Convert every line of the records below into a JSON list of strings, with each line as its own string and no entries for blank lines.

*Collection entries*
>>>

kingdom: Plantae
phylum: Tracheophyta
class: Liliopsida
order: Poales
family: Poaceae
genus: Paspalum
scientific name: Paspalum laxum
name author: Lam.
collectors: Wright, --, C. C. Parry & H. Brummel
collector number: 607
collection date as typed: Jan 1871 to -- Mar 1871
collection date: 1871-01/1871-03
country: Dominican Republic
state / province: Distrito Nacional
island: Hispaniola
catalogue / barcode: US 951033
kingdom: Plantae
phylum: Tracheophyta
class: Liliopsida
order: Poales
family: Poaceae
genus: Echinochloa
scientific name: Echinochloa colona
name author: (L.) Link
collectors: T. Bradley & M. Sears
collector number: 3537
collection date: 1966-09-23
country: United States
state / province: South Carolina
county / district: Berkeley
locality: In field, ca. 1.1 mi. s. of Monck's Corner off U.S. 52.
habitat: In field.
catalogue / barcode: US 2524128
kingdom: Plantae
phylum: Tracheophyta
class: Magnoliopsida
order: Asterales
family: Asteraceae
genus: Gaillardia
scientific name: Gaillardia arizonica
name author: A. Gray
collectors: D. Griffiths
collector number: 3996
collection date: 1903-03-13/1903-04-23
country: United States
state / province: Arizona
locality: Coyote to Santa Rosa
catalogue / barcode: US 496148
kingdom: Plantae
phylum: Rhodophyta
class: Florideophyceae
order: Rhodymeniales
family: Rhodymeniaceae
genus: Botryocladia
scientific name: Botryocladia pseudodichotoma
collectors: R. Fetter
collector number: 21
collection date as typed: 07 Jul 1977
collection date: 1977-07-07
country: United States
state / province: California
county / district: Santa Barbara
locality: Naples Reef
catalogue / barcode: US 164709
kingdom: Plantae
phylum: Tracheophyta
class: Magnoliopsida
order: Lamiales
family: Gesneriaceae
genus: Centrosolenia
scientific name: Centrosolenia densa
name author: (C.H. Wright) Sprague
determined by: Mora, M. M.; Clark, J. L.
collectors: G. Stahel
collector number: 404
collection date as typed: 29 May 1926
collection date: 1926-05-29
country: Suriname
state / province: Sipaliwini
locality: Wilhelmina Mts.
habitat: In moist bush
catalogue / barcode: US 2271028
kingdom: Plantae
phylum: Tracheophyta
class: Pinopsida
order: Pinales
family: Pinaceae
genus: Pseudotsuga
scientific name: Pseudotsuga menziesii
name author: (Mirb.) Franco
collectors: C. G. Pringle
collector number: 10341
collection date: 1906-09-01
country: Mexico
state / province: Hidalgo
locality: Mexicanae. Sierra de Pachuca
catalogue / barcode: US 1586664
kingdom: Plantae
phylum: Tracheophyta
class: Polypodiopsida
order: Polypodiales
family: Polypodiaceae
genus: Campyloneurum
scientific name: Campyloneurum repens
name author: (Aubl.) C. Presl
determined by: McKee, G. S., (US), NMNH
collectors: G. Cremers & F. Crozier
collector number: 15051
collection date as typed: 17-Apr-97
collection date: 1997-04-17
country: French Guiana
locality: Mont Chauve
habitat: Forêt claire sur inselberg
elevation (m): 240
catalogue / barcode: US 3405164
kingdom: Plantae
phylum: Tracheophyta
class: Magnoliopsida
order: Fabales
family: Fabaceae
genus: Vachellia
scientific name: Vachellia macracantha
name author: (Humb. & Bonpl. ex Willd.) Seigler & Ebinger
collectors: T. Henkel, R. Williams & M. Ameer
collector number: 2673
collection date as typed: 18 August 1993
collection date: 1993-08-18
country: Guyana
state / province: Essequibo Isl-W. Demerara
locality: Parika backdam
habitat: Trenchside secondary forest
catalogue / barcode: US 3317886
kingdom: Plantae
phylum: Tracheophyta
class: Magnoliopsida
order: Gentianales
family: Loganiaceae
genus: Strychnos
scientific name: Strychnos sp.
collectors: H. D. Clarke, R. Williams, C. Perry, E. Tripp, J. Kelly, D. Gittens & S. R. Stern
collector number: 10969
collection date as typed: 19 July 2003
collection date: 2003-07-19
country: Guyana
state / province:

<<<

*TASK RESPONSE*
[
  "kingdom: Plantae",
  "phylum: Tracheophyta",
  "class: Liliopsida",
  "order: Poales",
  "family: Poaceae",
  "genus: Paspalum",
  "scientific name: Paspalum laxum",
  "name author: Lam.",
  "collectors: Wright, --, C. C. Parry & H. Brummel",
  "collector number: 607",
  "collection date as typed: Jan 1871 to -- Mar 1871",
  "collection date: 1871-01/1871-03",
  "country: Dominican Republic",
  "state / province: Distrito Nacional",
  "island: Hispaniola",
  "catalogue / barcode: US 951033",
  "kingdom: Plantae",
  "phylum: Tracheophyta",
  "class: Liliopsida",
  "order: Poales",
  "family: Poaceae",
  "genus: Echinochloa",
  "scientific name: Echinochloa colona",
  "name author: (L.) Link",
  "collectors: T. Bradley & M. Sears",
  "collector number: 3537",
  "collection date: 1966-09-23",
  "country: United States",
  "state / province: South Carolina",
  "county / district: Berkeley",
  "locality: In field, ca. 1.1 mi. s. of Monck's Corner off U.S. 52.",
  "habitat: In field.",
  "catalogue / barcode: US 2524128",
  "kingdom: Plantae",
  "phylum: Tracheophyta",
  "class: Magnoliopsida",
  "order: Asterales",
  "family: Asteraceae",
  "genus: Gaillardia",
  "scientific name: Gaillardia arizonica",
  "name author: A. Gray",
  "collectors: D. Griffiths",
  "collector number: 3996",
  "collection date: 1903-03-13/1903-04-23",
  "country: United States",
  "state / province: Arizona",
  "locality: Coyote to Santa Rosa",
  "catalogue / barcode: US 496148",
  "kingdom: Plantae",
  "phylum: Rhodophyta",
  "class: Florideophyceae",
  "order: Rhodymeniales",
  "family: Rhodymeniaceae",
  "genus: Botryocladia",
  "scientific name: Botryocladia pseudodichotoma",
  "collectors: R. Fetter",
  "collector number: 21",
  "collection date as typed: 07 Jul 1977",
  "collection date: 1977-07-07",
  "country: United States",
  "state / province: California",
  "county / district: Santa Barbara",
  "locality: Naples Reef",
  "catalogue / barcode: US 164709",
  "kingdom: Plantae",
  "phylum: Tracheophyta",
  "class: Magnoliopsida",
  "order: Lamiales",
  "family: Gesneriaceae",
  "genus: Centrosolenia",
  "scientific name: Centrosolenia densa",
  "name author: (C.H. Wright) Sprague",
  "determined by: Mora, M. M.; Clark, J. L.",
  "collectors: G. Stahel",
  "collector number: 404",
  "collection date as typed: 29 May 1926",
  "collection date: 1926-05-29",
  "country: Suriname",
  "state / province: Sipaliwini",
  "locality: Wilhelmina Mts.",
  "habitat: In moist bush",
  "catalogue / barcode: US 2271028",
  "kingdom: Plantae",
  "phylum: Tracheophyta",
  "class: Pinopsida",
  "order: Pinales",
  "family: Pinaceae",
  "genus: Pseudotsuga",
  "scientific name: Pseudotsuga menziesii",
  "name author: (Mirb.) Franco",
  "collectors: C. G. Pringle",
  "collector number: 10341",
  "collection date: 1906-09-01",
  "country: Mexico",
  "state / province: Hidalgo",
  "locality: Mexicanae. Sierra de Pachuca",
  "catalogue / barcode: US 1586664",
  "kingdom: Plantae",
  "phylum: Tracheophyta",
  "class: Polypodiopsida",
  "order: Polypodiales",
  "family: Polypodiaceae",
  "genus: Campyloneurum",
  "scientific name: Campyloneurum repens",
  "name author: (Aubl.) C. Presl",
  "determined by: McKee, G. S., (US), NMNH",
  "collectors: G. Cremers & F. Crozier",
  "collector number: 15051",
  "collection date as typed: 17-Apr-97",
  "collection date: 1997-04-17",
  "country: French Guiana",
  "locality: Mont Chauve",
  "habitat: Forêt claire sur inselberg",
  "elevation (m): 240",
  "catalogue / barcode: US 3405164",
  "kingdom: Plantae",
  "phylum: Tracheophyta",
  "class: Magnoliopsida",
  "order: Fabales",
  "family: Fabaceae",
  "genus: Vachellia",
  "scientific name: Vachellia macracantha",
  "name author: (Humb. & Bonpl. ex Willd.) Seigler & Ebinger",
  "collectors: T. Henkel, R. Williams & M. Ameer",
  "collector number: 2673",
  "collection date as typed: 18 August 1993",
  "collection date: 1993-08-18",
  "country: Guyana",
  "state / province: Essequibo Isl-W. Demerara",
  "locality: Parika backdam",
  "habitat: Trenchside secondary forest",
  "catalogue / barcode: US 3317886",
  "kingdom: Plantae",
  "phylum: Tracheophyta",
  "class: Magnoliopsida",
  "order: Gentianales",
  "family: Loganiaceae",
  "genus: Strychnos",
  "scientific name: Strychnos sp.",
  "collectors: H. D. Clarke, R. Williams, C. Perry, E. Tripp, J. Kelly, D. Gittens & S. R. Stern",
  "collector number: 10969",
  "collection date as typed: 19 July 2003",
  "collection date: 2003-07-19",
  "country: Guyana",
  "state / province:"
]